VanEck: Bitcoin Reset Looks Like Leverage Flush
VanEck’s latest Bitcoin ChainCheck is making a simple argument: Bitcoin looks weaker on price than it does under the hood. In its mid-February 2026 report, the firm says BTC has gone through a sharp sentiment and leverage reset, but onchain activity remains relatively resilient, selling from key holder groups is slowing, and miner pressure may be setting up a healthier market structure than the price chart suggests.
Price fell hard, and leverage got cleared out
VanEck says Bitcoin dropped 29% over the last 30 days, pushing sentiment indicators deeper into anxiety/fear territory. The report also highlights a major derivatives reset, with futures open interest falling back to levels last seen in September 2024.
In plain English: speculative positioning got hit fast. VanEck’s framing is that the market has already flushed a lot of leverage, which matters because it often reduces the risk of a disorderly unwind continuing in the same way.
Onchain activity is stronger than the price action suggests
One of the more important points in the report is that network usage hasn’t collapsed along with price.
VanEck says onchain activity remains resilient even after the drawdown, which supports the idea that this move is more about positioning and sentiment than a broad breakdown in Bitcoin usage. The firm specifically contrasts weaker market mood with stronger underlying activity metrics in its summary.
That doesn’t mean everything is strong. The note still describes a stressed market. But the report’s overall takeaway is that Bitcoin’s core activity looks healthier than many traders might assume from price alone.

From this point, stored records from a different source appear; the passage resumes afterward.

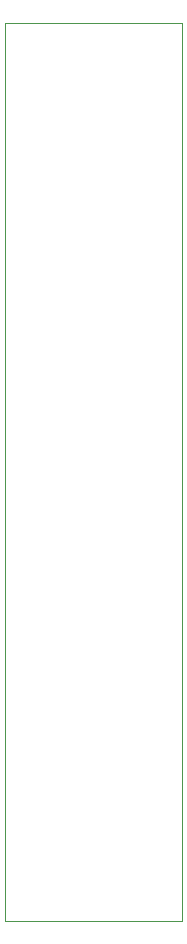
<source format=gm1>
G04 #@! TF.GenerationSoftware,KiCad,Pcbnew,7.0.2*
G04 #@! TF.CreationDate,2023-05-08T17:21:18+01:00*
G04 #@! TF.ProjectId,heron,6865726f-6e2e-46b6-9963-61645f706362,rev?*
G04 #@! TF.SameCoordinates,Original*
G04 #@! TF.FileFunction,Profile,NP*
%FSLAX46Y46*%
G04 Gerber Fmt 4.6, Leading zero omitted, Abs format (unit mm)*
G04 Created by KiCad (PCBNEW 7.0.2) date 2023-05-08 17:21:18*
%MOMM*%
%LPD*%
G01*
G04 APERTURE LIST*
G04 #@! TA.AperFunction,Profile*
%ADD10C,0.100000*%
G04 #@! TD*
G04 APERTURE END LIST*
D10*
X150000000Y-28500000D02*
X165000000Y-28500000D01*
X165000000Y-104500000D01*
X150000000Y-104500000D01*
X150000000Y-28500000D01*
M02*

</source>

VanEck says mid-cycle holders did most of the selling — and it’s slowing
VanEck also points to mid-cycle holders as the main source of realized selling pressure.
The report says distribution was concentrated in the 1-to-5-year holder cohorts, but also notes that selling from coins older than one year has slowed meaningfully over the past month. That slowdown is one of the reasons VanEck sees improving conditions beneath the surface.
This is a useful signal because those mid-cycle cohorts often matter during trend transitions. If they stop selling aggressively, downside pressure can ease even before sentiment fully recovers.
Miner pressure is tightening
Another part of the report focuses on miners.
VanEck says miner supply is tightening, and recent mining conditions are adding pressure across the sector. The report’s summary frames this as part of a setup where fundamentals may be improving relative to price, especially if miner stress contributes to supply-side tightening.
The firm doesn’t call a confirmed bottom, but the tone is clear: VanEck sees a market that has already absorbed a lot of pain and may be closer to stabilization than the headline drawdown implies.
Why it matters for crypto
- VanEck is reinforcing the “reset, not breakdown” narrative: leverage and sentiment were hit harder than core Bitcoin activity.
- The slowdown in 1–5 year holder selling is important because that cohort often drives the middle phase of market cycles.
- Miner pressure remains a key variable: if supply tightens while selling cools, market structure can improve even before price momentum returns.
- This kind of report also shapes institutional narrative, especially for allocators deciding whether the move was panic-driven or fundamentally justified.
What to watch next
- Whether futures open interest and leverage rebuild too quickly, or stay muted and support a more stable base.
- If selling from the 1-to-5-year cohorts continues to slow in the next ChainCheck update.
- Whether miner pressure deepens or starts easing as price and hash economics rebalance.
- Any rebound in sentiment indicators alongside resilient onchain activity, which would strengthen VanEck’s thesis.